New Delhi: The Land Acquisition Bill, which seeks to provide just and fair compensation to farmers while ensuring that no land can be aquired forcibly, was passed by the Rajya Sabha on Wednesday. The legislation, just like the Food Security Bill, is being viewed as a mega vote-getter in forthcoming elections.
The new law will apply to all Special Economic Zones to be set up from now onwards, the government said while rejecting apprehensions over it, saying states were free to improve upon it by even raising the requirement of consent from 80 per cent to 100 per cent.
The Right to Fair Compensation and Transparency in Land Acquisition, Rehabilitation and Resettlement Bill, 2012, which got the nod of Lok Sabha last week, was passed by the Upper House by 131-10 votes with four new official amendments, proposed by opposition parties, including BJP.

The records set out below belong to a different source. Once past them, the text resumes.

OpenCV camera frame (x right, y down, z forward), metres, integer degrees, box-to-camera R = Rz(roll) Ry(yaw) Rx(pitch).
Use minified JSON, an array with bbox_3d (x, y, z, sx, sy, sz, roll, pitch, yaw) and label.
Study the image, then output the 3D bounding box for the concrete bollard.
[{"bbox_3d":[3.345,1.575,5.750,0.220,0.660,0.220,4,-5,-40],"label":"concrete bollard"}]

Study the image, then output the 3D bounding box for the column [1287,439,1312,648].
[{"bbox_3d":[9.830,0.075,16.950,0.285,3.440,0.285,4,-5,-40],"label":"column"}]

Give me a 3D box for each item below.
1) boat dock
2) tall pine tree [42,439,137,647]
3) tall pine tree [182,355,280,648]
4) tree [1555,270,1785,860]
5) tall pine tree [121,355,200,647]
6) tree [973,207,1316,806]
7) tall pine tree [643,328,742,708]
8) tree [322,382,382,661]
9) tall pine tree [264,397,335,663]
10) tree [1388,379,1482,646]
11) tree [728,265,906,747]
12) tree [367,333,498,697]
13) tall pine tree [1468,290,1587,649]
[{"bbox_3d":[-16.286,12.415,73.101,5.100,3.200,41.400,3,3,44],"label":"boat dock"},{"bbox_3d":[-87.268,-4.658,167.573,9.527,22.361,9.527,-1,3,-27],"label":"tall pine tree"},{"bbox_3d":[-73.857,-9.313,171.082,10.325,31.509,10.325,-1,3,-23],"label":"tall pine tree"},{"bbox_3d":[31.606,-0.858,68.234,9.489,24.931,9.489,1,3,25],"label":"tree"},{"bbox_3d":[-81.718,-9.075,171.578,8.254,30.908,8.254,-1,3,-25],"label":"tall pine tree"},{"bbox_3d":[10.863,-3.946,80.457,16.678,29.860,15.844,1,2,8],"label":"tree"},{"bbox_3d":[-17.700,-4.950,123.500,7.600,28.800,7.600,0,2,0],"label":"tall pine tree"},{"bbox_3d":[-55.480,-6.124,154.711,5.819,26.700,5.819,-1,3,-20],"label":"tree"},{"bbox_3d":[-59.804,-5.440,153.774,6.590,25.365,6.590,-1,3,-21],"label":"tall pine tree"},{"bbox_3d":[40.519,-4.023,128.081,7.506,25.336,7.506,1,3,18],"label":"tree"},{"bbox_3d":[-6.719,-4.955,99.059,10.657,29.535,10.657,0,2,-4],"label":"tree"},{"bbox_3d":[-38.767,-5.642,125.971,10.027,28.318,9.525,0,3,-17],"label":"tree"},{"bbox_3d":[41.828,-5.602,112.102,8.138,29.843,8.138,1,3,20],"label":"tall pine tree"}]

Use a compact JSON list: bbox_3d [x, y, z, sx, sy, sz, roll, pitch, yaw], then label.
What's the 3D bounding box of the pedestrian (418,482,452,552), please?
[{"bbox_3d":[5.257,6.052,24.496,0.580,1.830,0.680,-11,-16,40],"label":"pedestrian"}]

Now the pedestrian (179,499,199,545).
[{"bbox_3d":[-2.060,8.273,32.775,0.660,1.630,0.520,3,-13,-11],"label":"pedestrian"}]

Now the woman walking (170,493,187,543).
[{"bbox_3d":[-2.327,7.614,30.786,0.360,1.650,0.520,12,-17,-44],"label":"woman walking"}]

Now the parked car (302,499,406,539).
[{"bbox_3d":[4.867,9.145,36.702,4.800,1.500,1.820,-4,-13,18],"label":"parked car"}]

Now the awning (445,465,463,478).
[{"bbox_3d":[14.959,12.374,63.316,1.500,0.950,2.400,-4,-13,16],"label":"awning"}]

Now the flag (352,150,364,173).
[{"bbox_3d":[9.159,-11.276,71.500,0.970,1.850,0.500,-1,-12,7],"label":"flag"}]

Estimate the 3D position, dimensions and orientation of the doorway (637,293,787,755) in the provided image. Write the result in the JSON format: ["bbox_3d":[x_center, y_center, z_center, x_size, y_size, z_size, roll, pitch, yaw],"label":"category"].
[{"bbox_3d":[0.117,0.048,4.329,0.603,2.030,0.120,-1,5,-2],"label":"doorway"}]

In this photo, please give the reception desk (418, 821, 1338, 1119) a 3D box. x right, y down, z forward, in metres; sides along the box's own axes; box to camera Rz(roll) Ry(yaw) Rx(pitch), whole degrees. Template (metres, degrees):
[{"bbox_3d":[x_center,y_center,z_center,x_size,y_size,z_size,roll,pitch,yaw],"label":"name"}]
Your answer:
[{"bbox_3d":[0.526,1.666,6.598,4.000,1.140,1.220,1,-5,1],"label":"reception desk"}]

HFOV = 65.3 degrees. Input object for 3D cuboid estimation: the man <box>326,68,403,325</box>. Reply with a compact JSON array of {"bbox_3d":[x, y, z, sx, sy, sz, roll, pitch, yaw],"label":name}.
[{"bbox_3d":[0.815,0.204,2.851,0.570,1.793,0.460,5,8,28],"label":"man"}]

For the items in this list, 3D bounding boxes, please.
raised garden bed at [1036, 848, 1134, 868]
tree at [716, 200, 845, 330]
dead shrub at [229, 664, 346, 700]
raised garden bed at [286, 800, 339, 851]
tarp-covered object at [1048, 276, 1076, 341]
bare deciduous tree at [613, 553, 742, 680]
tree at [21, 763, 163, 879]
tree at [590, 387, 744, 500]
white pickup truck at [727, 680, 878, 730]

The bill will go back to Lok Sabha for approval of the new amendments, which include dilution of retrospective clause with regard to acquisition of land for irrigation projects. The bill, which will replace over a century-old law, stipulates mandatory consent of at least 70 per cent for acquiring land for Public Private Partnership (PPP) projects and 80 per cent for acquiring land for private companies. It proposes compensation upto four times the market value in rural areas and two times the market value in urban areas.
Replying to a six-hour debate, Rural Development Minister Jairam Ramesh sought to address the concerns over the "urgency
clause" in the bill, saying it is for use only in case of natural calamities and national security and cannot be invoked
in case of land acquisition for private parties.
Compensation in this case will be higher, he said. Ramesh the government would not like multi-crop land to be acquired to the extent possible but it has been left to the states to decide the ceiling in this regard. Responding to a host of issues raised by members and concerns expressed, he promised to accommodate the maximum possible the suggestions in the rules to be notified for the new law.
At the same time, he said the new law may be amended after three-four years if the next government wishes. "I don't think there is any room for amending this law," he said.